Dataset entries

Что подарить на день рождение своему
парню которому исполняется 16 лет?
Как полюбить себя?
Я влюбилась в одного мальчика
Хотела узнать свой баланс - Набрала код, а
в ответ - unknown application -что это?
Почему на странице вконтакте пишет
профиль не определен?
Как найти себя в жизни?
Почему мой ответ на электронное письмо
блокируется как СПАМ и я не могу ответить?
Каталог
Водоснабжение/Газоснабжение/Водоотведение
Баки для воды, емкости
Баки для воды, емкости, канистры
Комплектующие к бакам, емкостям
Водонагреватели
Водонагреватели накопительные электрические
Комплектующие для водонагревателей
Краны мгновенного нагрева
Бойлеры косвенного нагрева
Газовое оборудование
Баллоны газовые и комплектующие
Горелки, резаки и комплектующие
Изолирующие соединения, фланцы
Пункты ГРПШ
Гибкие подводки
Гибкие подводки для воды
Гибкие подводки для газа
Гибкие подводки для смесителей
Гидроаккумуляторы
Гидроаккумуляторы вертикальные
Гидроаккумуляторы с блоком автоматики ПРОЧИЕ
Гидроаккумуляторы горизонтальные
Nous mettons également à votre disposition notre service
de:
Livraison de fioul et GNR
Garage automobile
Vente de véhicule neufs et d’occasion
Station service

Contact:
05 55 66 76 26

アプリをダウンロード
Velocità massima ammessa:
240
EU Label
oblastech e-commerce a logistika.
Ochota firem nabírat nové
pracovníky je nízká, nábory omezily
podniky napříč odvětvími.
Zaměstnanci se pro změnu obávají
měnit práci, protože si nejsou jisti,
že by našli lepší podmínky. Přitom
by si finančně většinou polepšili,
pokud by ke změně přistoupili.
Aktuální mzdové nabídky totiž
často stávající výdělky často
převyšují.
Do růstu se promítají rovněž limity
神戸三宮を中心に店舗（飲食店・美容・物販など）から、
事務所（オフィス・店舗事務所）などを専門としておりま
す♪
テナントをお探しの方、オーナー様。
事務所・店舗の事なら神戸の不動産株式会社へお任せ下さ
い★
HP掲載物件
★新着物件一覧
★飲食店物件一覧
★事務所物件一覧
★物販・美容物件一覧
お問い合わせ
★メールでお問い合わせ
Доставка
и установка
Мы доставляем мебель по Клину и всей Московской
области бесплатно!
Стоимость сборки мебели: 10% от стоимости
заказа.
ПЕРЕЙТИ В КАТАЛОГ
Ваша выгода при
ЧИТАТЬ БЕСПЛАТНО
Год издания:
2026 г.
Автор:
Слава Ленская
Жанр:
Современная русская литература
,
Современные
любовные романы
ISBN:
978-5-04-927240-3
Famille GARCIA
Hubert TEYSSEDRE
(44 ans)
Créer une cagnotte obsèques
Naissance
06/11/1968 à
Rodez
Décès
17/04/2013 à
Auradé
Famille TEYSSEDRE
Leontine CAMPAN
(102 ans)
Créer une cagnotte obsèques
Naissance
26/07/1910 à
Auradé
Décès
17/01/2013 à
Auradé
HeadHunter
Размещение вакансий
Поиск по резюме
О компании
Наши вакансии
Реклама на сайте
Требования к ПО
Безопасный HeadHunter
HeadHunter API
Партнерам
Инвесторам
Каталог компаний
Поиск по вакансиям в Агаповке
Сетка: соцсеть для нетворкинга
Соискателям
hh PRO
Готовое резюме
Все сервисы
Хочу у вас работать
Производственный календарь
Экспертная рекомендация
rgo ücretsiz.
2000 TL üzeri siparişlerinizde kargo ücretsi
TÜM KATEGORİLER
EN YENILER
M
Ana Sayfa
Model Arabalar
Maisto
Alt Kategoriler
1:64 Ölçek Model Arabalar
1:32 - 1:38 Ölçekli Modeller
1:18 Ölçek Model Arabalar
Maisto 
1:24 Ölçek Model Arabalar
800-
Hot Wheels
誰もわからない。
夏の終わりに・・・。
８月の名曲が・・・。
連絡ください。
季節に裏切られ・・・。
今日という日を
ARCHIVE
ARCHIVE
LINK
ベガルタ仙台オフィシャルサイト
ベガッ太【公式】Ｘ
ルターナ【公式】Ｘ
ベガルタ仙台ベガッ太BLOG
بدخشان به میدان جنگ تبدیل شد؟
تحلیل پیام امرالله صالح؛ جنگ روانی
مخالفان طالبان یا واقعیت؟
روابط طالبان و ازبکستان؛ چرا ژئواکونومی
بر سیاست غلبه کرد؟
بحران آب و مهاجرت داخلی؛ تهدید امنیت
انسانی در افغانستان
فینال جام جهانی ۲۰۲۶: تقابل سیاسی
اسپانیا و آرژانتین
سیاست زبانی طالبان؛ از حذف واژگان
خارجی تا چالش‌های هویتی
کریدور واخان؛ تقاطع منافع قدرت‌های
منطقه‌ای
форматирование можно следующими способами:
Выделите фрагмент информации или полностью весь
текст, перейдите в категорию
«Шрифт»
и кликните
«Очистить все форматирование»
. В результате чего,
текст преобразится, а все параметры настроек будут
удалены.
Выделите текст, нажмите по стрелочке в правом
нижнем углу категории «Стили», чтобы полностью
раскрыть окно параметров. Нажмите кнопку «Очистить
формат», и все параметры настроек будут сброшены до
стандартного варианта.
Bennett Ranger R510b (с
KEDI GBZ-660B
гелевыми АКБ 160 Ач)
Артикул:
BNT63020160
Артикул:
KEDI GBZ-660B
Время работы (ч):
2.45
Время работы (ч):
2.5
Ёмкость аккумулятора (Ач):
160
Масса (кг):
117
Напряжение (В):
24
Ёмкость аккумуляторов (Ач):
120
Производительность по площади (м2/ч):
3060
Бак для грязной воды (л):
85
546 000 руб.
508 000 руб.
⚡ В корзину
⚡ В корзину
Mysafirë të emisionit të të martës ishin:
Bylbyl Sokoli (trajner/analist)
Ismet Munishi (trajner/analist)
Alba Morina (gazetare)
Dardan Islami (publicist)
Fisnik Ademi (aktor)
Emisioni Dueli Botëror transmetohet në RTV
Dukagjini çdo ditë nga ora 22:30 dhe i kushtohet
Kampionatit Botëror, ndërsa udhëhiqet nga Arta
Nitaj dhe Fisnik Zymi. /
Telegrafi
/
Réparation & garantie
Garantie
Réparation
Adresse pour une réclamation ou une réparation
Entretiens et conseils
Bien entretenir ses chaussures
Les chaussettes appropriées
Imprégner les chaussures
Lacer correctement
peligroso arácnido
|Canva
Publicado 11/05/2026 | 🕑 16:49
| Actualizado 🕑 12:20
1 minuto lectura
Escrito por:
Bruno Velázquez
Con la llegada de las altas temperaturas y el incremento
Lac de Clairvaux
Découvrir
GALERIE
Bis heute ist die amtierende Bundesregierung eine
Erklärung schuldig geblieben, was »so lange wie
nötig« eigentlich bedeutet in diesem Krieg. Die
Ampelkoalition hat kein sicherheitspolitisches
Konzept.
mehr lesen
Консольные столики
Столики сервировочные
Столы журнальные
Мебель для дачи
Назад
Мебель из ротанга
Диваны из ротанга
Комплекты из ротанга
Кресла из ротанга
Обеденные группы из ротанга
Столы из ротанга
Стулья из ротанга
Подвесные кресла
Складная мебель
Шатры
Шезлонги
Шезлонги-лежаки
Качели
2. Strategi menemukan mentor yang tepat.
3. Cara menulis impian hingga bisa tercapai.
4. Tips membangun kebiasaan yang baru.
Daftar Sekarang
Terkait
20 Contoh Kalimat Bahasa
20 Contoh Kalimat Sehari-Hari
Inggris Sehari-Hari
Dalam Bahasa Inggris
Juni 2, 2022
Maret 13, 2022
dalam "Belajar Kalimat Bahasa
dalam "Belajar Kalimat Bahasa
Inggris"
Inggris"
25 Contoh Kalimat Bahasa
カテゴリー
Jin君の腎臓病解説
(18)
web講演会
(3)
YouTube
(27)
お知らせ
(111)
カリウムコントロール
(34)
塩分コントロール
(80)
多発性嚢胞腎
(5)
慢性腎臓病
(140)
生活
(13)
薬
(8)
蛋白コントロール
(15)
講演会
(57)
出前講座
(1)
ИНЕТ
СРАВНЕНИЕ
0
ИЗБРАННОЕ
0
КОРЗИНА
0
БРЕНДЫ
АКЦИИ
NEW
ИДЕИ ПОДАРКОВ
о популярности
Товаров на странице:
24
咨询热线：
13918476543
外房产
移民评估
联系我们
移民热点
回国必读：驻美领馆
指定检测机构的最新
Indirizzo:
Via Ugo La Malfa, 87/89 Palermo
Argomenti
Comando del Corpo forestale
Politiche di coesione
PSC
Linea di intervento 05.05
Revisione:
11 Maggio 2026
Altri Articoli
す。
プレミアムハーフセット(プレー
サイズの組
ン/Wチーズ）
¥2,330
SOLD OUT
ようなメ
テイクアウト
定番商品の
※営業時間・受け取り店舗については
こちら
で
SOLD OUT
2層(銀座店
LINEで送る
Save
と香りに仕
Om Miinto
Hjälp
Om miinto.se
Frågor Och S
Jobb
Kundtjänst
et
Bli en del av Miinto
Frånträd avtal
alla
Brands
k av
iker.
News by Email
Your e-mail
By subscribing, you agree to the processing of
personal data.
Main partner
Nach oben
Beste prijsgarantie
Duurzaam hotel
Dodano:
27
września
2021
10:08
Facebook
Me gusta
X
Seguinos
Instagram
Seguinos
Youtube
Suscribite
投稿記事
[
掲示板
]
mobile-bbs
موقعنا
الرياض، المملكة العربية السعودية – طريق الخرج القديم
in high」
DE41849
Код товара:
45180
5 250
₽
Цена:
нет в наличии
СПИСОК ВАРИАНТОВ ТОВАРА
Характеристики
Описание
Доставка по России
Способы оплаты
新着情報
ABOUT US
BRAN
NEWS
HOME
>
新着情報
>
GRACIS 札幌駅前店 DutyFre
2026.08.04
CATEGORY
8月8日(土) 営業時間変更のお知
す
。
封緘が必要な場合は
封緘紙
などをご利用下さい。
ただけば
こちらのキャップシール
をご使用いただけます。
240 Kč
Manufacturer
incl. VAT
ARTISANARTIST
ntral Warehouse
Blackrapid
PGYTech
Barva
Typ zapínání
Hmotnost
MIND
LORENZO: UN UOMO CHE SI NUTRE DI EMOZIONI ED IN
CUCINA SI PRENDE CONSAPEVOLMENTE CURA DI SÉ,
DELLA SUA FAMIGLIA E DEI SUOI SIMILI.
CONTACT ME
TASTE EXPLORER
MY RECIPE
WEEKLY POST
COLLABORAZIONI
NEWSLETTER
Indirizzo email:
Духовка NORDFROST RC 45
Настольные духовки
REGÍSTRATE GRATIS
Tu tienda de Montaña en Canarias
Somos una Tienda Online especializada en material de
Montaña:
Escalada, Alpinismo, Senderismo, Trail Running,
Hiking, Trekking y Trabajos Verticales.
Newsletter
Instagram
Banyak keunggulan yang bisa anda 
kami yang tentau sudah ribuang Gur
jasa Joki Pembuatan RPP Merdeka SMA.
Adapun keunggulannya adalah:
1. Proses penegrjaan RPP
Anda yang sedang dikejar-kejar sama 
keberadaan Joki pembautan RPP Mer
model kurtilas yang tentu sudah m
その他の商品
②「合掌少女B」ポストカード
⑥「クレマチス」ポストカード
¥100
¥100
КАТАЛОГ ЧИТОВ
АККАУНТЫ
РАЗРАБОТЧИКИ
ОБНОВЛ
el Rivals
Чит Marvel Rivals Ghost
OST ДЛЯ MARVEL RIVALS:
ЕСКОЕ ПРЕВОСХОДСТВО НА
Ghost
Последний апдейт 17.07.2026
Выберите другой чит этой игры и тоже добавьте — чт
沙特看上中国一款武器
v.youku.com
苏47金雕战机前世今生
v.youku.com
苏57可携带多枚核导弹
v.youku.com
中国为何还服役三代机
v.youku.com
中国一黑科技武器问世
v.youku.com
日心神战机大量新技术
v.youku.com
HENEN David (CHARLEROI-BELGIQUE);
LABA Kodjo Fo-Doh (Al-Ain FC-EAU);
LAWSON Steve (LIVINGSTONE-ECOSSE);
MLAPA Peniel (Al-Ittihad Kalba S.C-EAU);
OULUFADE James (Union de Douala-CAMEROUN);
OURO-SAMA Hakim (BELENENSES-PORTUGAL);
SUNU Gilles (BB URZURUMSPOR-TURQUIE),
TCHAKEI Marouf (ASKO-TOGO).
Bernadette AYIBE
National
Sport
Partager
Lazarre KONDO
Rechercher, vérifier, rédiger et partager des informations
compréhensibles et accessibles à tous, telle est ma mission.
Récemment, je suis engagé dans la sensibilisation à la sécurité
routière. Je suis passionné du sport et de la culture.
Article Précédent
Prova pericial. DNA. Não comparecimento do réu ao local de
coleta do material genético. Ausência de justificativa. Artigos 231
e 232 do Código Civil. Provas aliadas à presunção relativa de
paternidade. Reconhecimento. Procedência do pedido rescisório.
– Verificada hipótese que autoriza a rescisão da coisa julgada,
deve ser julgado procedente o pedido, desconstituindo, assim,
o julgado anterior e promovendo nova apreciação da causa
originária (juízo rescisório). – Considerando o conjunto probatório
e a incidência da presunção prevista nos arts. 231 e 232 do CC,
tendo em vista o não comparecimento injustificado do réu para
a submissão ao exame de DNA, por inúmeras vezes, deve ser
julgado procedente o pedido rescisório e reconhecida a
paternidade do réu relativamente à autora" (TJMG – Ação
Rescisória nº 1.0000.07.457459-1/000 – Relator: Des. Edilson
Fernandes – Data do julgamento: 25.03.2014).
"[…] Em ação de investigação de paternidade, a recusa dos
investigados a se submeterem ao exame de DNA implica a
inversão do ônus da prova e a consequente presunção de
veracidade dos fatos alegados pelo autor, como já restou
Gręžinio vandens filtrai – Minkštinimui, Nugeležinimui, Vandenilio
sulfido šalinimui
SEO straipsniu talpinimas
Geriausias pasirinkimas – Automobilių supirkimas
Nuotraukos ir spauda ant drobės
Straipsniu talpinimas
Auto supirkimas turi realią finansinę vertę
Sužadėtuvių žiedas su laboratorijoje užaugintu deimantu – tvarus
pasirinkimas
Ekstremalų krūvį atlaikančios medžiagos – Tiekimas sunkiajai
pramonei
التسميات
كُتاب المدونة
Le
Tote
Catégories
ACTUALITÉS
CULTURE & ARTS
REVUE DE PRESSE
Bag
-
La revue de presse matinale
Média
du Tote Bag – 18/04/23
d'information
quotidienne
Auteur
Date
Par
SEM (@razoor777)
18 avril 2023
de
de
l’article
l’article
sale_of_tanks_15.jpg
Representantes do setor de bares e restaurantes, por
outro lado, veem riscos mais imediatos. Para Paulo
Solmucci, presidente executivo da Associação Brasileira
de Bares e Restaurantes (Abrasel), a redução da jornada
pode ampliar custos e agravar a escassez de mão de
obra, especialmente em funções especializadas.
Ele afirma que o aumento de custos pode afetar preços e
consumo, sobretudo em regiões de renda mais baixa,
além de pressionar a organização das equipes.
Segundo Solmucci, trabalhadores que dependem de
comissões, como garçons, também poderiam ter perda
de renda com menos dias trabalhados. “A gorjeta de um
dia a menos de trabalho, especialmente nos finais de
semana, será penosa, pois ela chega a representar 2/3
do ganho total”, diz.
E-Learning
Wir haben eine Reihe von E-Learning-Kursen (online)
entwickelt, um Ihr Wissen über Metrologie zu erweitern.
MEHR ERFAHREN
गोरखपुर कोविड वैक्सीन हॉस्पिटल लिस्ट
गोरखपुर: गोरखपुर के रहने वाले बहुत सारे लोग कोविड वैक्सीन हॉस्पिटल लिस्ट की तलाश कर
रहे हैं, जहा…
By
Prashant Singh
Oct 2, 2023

• _Your objective_: Reproduce word for word the lines of the records from the very beginning through the line containing "Водонагреватели накопительные электрические", including that line.

• _Reply_:
Что подарить на день рождение своему
парню которому исполняется 16 лет?
Как полюбить себя?
Я влюбилась в одного мальчика
Хотела узнать свой баланс - Набрала код, а
в ответ - unknown application -что это?
Почему на странице вконтакте пишет
профиль не определен?
Как найти себя в жизни?
Почему мой ответ на электронное письмо
блокируется как СПАМ и я не могу ответить?
Каталог
Водоснабжение/Газоснабжение/Водоотведение
Баки для воды, емкости
Баки для воды, емкости, канистры
Комплектующие к бакам, емкостям
Водонагреватели
Водонагреватели накопительные электрические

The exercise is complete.